● **DATASET RECORDS**:
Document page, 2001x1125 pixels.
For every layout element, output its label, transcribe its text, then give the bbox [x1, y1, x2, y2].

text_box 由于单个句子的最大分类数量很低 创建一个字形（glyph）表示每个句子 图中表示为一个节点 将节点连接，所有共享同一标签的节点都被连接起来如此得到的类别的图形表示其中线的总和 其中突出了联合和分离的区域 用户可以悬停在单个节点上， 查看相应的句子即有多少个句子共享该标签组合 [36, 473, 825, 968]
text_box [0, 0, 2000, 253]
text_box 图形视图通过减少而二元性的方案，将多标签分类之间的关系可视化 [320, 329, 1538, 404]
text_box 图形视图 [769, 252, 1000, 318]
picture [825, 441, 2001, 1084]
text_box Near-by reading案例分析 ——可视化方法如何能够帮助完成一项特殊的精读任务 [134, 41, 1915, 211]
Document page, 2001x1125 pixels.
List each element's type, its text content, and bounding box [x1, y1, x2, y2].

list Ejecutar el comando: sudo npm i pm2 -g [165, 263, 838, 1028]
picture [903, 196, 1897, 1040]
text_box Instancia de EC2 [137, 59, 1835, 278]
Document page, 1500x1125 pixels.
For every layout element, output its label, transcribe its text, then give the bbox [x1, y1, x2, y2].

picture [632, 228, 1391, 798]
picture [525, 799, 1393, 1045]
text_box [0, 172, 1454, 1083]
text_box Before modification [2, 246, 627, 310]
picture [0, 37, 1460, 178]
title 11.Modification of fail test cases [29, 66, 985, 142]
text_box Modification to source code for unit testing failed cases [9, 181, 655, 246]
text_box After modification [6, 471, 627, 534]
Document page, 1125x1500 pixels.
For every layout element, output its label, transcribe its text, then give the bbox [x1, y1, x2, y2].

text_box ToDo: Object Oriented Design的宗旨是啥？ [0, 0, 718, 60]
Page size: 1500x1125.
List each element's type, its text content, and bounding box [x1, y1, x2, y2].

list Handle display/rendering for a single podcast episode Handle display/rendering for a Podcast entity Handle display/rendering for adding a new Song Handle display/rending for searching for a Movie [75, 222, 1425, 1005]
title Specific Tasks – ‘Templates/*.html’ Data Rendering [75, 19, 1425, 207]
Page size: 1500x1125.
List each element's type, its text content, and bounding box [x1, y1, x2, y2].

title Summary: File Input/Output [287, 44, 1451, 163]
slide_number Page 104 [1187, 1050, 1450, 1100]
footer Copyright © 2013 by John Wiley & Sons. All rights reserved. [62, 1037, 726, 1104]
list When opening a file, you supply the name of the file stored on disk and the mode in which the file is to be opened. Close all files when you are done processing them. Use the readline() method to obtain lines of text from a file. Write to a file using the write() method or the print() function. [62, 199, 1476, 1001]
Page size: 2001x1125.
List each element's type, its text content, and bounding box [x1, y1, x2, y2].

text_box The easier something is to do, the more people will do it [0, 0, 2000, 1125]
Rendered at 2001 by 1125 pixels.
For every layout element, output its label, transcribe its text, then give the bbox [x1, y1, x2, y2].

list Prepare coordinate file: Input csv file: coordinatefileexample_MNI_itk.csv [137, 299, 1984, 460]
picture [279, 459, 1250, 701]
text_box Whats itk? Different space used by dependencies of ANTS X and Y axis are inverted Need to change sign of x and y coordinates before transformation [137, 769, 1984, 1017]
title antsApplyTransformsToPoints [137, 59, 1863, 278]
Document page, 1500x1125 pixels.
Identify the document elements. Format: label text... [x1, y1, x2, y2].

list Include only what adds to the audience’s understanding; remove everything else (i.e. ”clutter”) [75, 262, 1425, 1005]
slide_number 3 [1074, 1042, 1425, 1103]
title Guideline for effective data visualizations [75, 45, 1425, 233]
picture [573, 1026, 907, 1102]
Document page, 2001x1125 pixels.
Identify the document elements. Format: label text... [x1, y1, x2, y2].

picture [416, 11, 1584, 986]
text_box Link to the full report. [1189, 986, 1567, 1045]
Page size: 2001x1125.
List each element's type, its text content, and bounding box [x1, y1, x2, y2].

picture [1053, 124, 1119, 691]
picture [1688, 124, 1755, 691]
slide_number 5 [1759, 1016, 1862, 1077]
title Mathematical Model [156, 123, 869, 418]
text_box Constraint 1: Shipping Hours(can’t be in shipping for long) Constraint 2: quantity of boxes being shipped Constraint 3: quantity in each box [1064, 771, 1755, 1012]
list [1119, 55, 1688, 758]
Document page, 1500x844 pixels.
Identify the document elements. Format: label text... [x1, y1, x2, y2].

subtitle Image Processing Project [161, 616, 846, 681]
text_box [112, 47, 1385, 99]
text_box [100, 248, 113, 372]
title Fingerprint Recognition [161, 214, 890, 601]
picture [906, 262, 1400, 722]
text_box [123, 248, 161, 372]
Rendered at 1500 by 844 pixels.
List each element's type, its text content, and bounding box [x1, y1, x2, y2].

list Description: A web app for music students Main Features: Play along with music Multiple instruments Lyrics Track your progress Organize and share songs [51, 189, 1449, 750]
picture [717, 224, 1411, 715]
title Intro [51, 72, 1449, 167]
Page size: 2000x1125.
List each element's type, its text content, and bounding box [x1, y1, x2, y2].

● **EXERCISE**: Transcribe the material in full; every line must match exactly.

● **ANSWER**:
Document page, 2001x1125 pixels.
For every layout element, output its label, transcribe its text, then give the bbox [x1, y1, x2, y2].

text_box 由于单个句子的最大分类数量很低 创建一个字形（glyph）表示每个句子 图中表示为一个节点 将节点连接，所有共享同一标签的节点都被连接起来如此得到的类别的图形表示其中线的总和 其中突出了联合和分离的区域 用户可以悬停在单个节点上， 查看相应的句子即有多少个句子共享该标签组合 [36, 473, 825, 968]
text_box [0, 0, 2000, 253]
text_box 图形视图通过减少而二元性的方案，将多标签分类之间的关系可视化 [320, 329, 1538, 404]
text_box 图形视图 [769, 252, 1000, 318]
picture [825, 441, 2001, 1084]
text_box Near-by reading案例分析 ——可视化方法如何能够帮助完成一项特殊的精读任务 [134, 41, 1915, 211]
Document page, 2001x1125 pixels.
List each element's type, its text content, and bounding box [x1, y1, x2, y2].

list Ejecutar el comando: sudo npm i pm2 -g [165, 263, 838, 1028]
picture [903, 196, 1897, 1040]
text_box Instancia de EC2 [137, 59, 1835, 278]
Document page, 1500x1125 pixels.
For every layout element, output its label, transcribe its text, then give the bbox [x1, y1, x2, y2].

picture [632, 228, 1391, 798]
picture [525, 799, 1393, 1045]
text_box [0, 172, 1454, 1083]
text_box Before modification [2, 246, 627, 310]
picture [0, 37, 1460, 178]
title 11.Modification of fail test cases [29, 66, 985, 142]
text_box Modification to source code for unit testing failed cases [9, 181, 655, 246]
text_box After modification [6, 471, 627, 534]
Document page, 1125x1500 pixels.
For every layout element, output its label, transcribe its text, then give the bbox [x1, y1, x2, y2].

text_box ToDo: Object Oriented Design的宗旨是啥？ [0, 0, 718, 60]
Page size: 1500x1125.
List each element's type, its text content, and bounding box [x1, y1, x2, y2].

list Handle display/rendering for a single podcast episode Handle display/rendering for a Podcast entity Handle display/rendering for adding a new Song Handle display/rending for searching for a Movie [75, 222, 1425, 1005]
title Specific Tasks – ‘Templates/*.html’ Data Rendering [75, 19, 1425, 207]
Page size: 1500x1125.
List each element's type, its text content, and bounding box [x1, y1, x2, y2].

title Summary: File Input/Output [287, 44, 1451, 163]
slide_number Page 104 [1187, 1050, 1450, 1100]
footer Copyright © 2013 by John Wiley & Sons. All rights reserved. [62, 1037, 726, 1104]
list When opening a file, you supply the name of the file stored on disk and the mode in which the file is to be opened. Close all files when you are done processing them. Use the readline() method to obtain lines of text from a file. Write to a file using the write() method or the print() function. [62, 199, 1476, 1001]
Page size: 2001x1125.
List each element's type, its text content, and bounding box [x1, y1, x2, y2].

text_box The easier something is to do, the more people will do it [0, 0, 2000, 1125]
Rendered at 2001 by 1125 pixels.
For every layout element, output its label, transcribe its text, then give the bbox [x1, y1, x2, y2].

list Prepare coordinate file: Input csv file: coordinatefileexample_MNI_itk.csv [137, 299, 1984, 460]
picture [279, 459, 1250, 701]
text_box Whats itk? Different space used by dependencies of ANTS X and Y axis are inverted Need to change sign of x and y coordinates before transformation [137, 769, 1984, 1017]
title antsApplyTransformsToPoints [137, 59, 1863, 278]
Document page, 1500x1125 pixels.
Identify the document elements. Format: label text... [x1, y1, x2, y2].

list Include only what adds to the audience’s understanding; remove everything else (i.e. ”clutter”) [75, 262, 1425, 1005]
slide_number 3 [1074, 1042, 1425, 1103]
title Guideline for effective data visualizations [75, 45, 1425, 233]
picture [573, 1026, 907, 1102]
Document page, 2001x1125 pixels.
Identify the document elements. Format: label text... [x1, y1, x2, y2].

picture [416, 11, 1584, 986]
text_box Link to the full report. [1189, 986, 1567, 1045]
Page size: 2001x1125.
List each element's type, its text content, and bounding box [x1, y1, x2, y2].

picture [1053, 124, 1119, 691]
picture [1688, 124, 1755, 691]
slide_number 5 [1759, 1016, 1862, 1077]
title Mathematical Model [156, 123, 869, 418]
text_box Constraint 1: Shipping Hours(can’t be in shipping for long) Constraint 2: quantity of boxes being shipped Constraint 3: quantity in each box [1064, 771, 1755, 1012]
list [1119, 55, 1688, 758]
Document page, 1500x844 pixels.
Identify the document elements. Format: label text... [x1, y1, x2, y2].

subtitle Image Processing Project [161, 616, 846, 681]
text_box [112, 47, 1385, 99]
text_box [100, 248, 113, 372]
title Fingerprint Recognition [161, 214, 890, 601]
picture [906, 262, 1400, 722]
text_box [123, 248, 161, 372]
Rendered at 1500 by 844 pixels.
List each element's type, its text content, and bounding box [x1, y1, x2, y2].

list Description: A web app for music students Main Features: Play along with music Multiple instruments Lyrics Track your progress Organize and share songs [51, 189, 1449, 750]
picture [717, 224, 1411, 715]
title Intro [51, 72, 1449, 167]
Page size: 2000x1125.
List each element's type, its text content, and bounding box [x1, y1, x2, y2].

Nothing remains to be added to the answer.